US can also help to eliminate other causes of musculoskeletal symptoms to avoid misdiagnosis and treatment. There are some limitations in using US, such as operator-dependence, training issues, and a lack of agreement on the number of joints and tendons to include for scoring of disease activity. Further research is also warranted to define its role in the follow-up of rheumatoid arthritis and psoriatic arthritis, especially in T2T strategies.

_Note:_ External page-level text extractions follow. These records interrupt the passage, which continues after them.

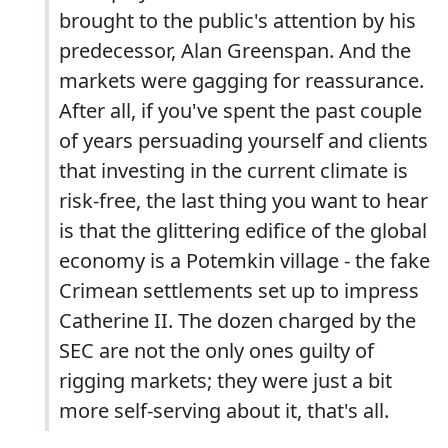
brought to the public's attention by his
predecessor, Alan Greenspan. And the
markets were gagging for reassurance.
After all, if you've spent the past couple
of years persuading yourself and clients
that investing in the current climate is
risk-free, the last thing you want to hear
is that the glittering edifice of the global
economy is a Potemkin village - the fake
Crimean settlements set up to impress
Catherine II. The dozen charged by the
SEC are not the only ones guilty of
rigging markets; they were just a bit
more self-serving about it, that's all.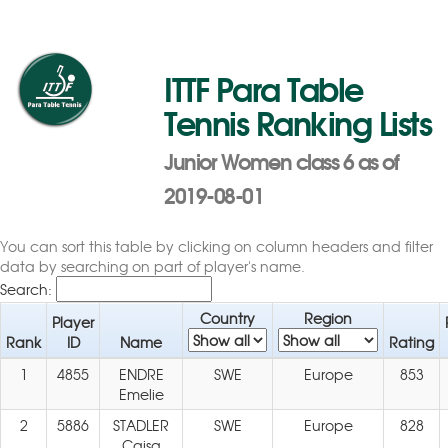
ITTF Para Table
Tennis Ranking Lists
Junior Women class 6 as of
2019-08-01
You can sort this table by clicking on column headers and filter
data by searching on part of player's name.
Search:
Country
Region
Player
Rank
ID
Name
Rating
1
4855
ENDRE
SWE
Europe
853
Emelie
2
5886
STADLER
SWE
Europe
828
Caisa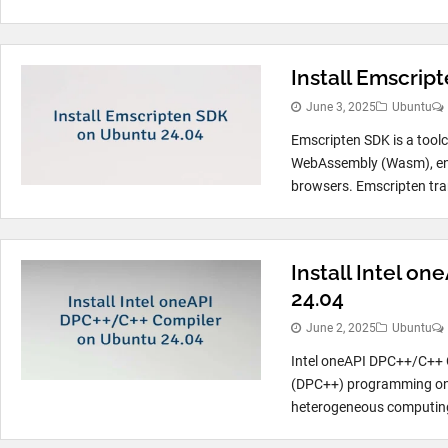
Install Emscrip
June 3, 2025
Ubuntu
Emscripten SDK is a tool
WebAssembly (Wasm), enab
browsers. Emscripten tran
Install Intel o
24.04
June 2, 2025
Ubuntu
Intel oneAPI DPC++/C++ C
(DPC++) programming on 
heterogeneous computing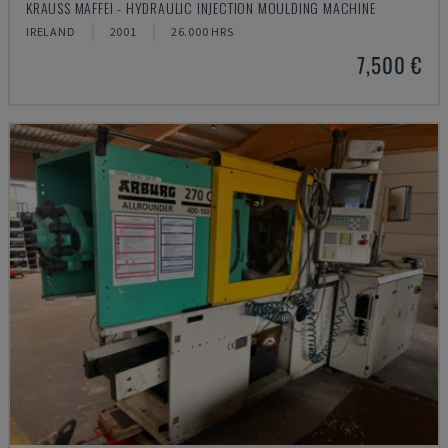
KRAUSS MAFFEI - HYDRAULIC INJECTION MOULDING MACHINE
IRELAND
2001
26.000 HRS
7,500 €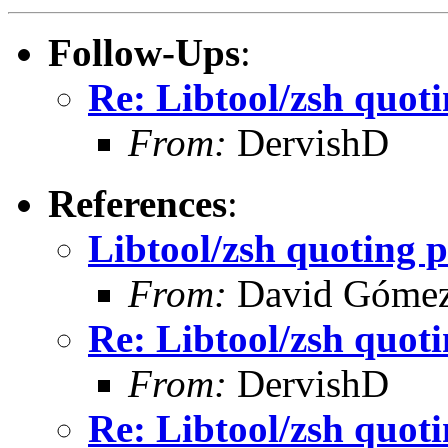
Follow-Ups
:
Re: Libtool/zsh quot
From:
DervishD
References
:
Libtool/zsh quoting 
From:
David Góme
Re: Libtool/zsh quot
From:
DervishD
Re: Libtool/zsh quot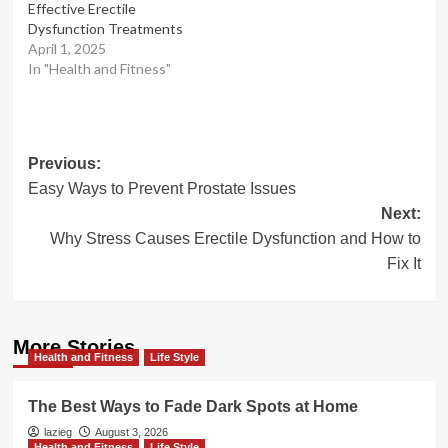
Effective Erectile
Dysfunction Treatments
April 1, 2025
In "Health and Fitness"
Post
Previous:
Easy Ways to Prevent Prostate Issues
navigation
Next:
Why Stress Causes Erectile Dysfunction and How to
Fix It
More Stories
Health and Fitness
Life Style
The Best Ways to Fade Dark Spots at Home
lazieg
August 3, 2026
Health and Fitness
Life Style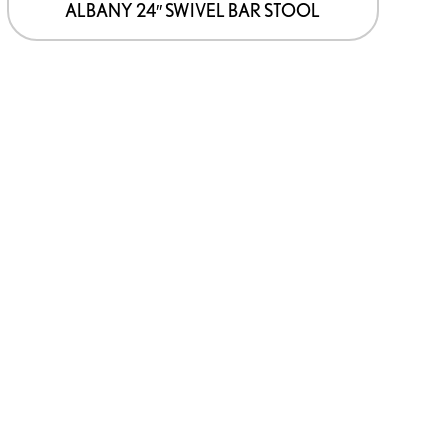
ALBANY 24″ SWIVEL BAR STOOL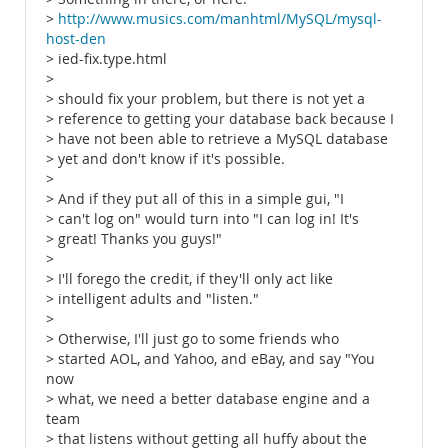
>
http://www.musics.com/manhtml/MySQL/mysql-
host-den
> ied-fix.type.html
>
> should fix your problem, but there is not yet a
> reference to getting your database back because I
> have not been able to retrieve a MySQL database
> yet and don't know if it's possible.
>
> And if they put all of this in a simple gui, "I
> can't log on" would turn into "I can log in! It's
> great! Thanks you guys!"
>
> I'll forego the credit, if they'll only act like
> intelligent adults and "listen."
>
> Otherwise, I'll just go to some friends who
> started AOL, and Yahoo, and eBay, and say "You
now
> what, we need a better database engine and a
team
> that listens without getting all huffy about the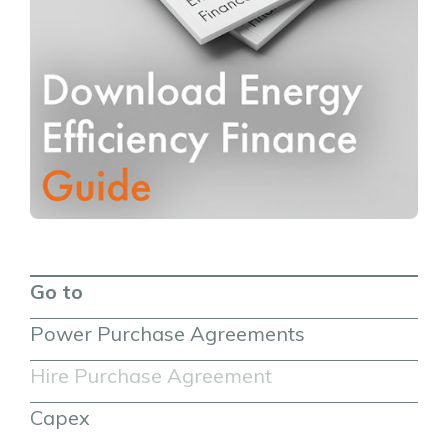
Go to
Power Purchase Agreements
Hire Purchase Agreement
Capex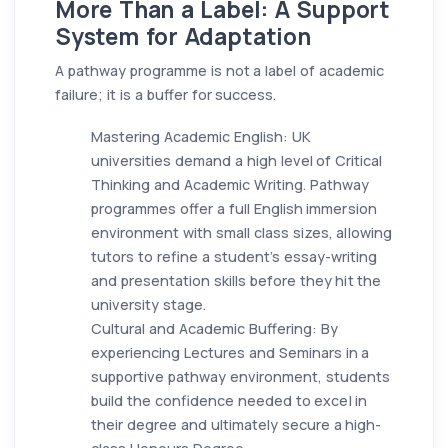
More Than a Label: A Support
System for Adaptation
A pathway programme is not a label of academic
failure; it is a buffer for success.
Mastering Academic English: UK
universities demand a high level of Critical
Thinking and Academic Writing. Pathway
programmes offer a full English immersion
environment with small class sizes, allowing
tutors to refine a student's essay-writing
and presentation skills before they hit the
university stage.
Cultural and Academic Buffering: By
experiencing Lectures and Seminars in a
supportive pathway environment, students
build the confidence needed to excel in
their degree and ultimately secure a high-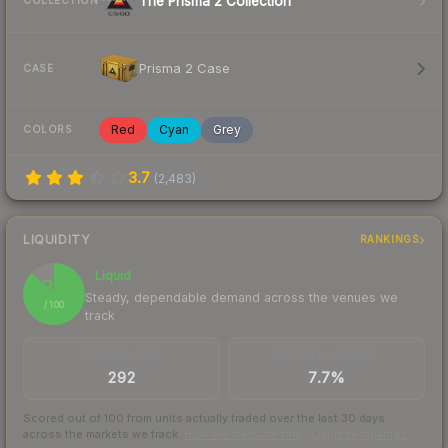
The Prisma 2 Collection
COLLECTION
Prisma 2 Case
CASE
Red
Cyan
Grey
COLORS
3.7
(
2,483
)
LIQUIDITY
RANKINGS
Liquid
87
Steady, dependable demand across the venues we
/ 100
track
TRADES / DAY
BUY/SELL SPREAD
292
7.7%
Scored out of 100 from units actually traded over the last
30
days
across the markets we track.
How we measure this
·
Liquidity rankings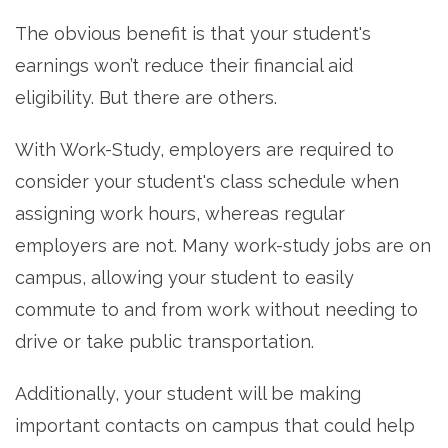
The obvious benefit is that your student's
earnings won’t reduce their financial aid
eligibility. But there are others.
With Work-Study, employers are required to
consider your student's class schedule when
assigning work hours, whereas regular
employers are not. Many work-study jobs are on
campus, allowing your student to easily
commute to and from work without needing to
drive or take public transportation.
Additionally, your student will be making
important contacts on campus that could help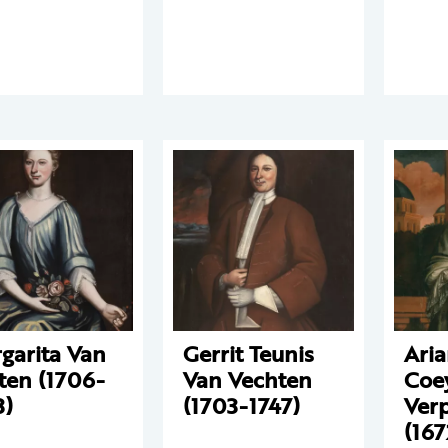
garita Van
Gerrit Teunis
Aria
ten (1706-
Van Vechten
Coe
3)
(1703-1747)
Ver
(167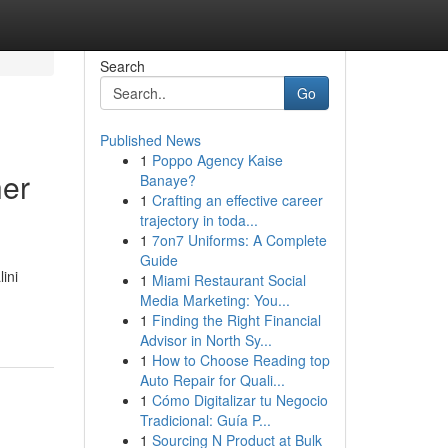
Search
Go
Published News
1
Poppo Agency Kaise
her
Banaye?
1
Crafting an effective career
trajectory in toda...
1
7on7 Uniforms: A Complete
Guide
ini
1
Miami Restaurant Social
Media Marketing: You...
1
Finding the Right Financial
Advisor in North Sy...
1
How to Choose Reading top
Auto Repair for Quali...
1
Cómo Digitalizar tu Negocio
Tradicional: Guía P...
1
Sourcing N Product at Bulk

US has also been proven to be a vital diagnostic tool for other rheumatological conditions such as GCA and Sjögren’s syndrome. It can also be used to guide intra-articular steroid injections for precision and response as a common procedure in the management of patients with inflammatory arthritis.
Overall, integrating POCUS into the rheumatology clinic is proving to be more than a modern rheumatologist’s stethoscope as, in trained hands, it can enhance efficiency by reducing clinic visits, improve patients’ education of disease management, and improve patient outcomes.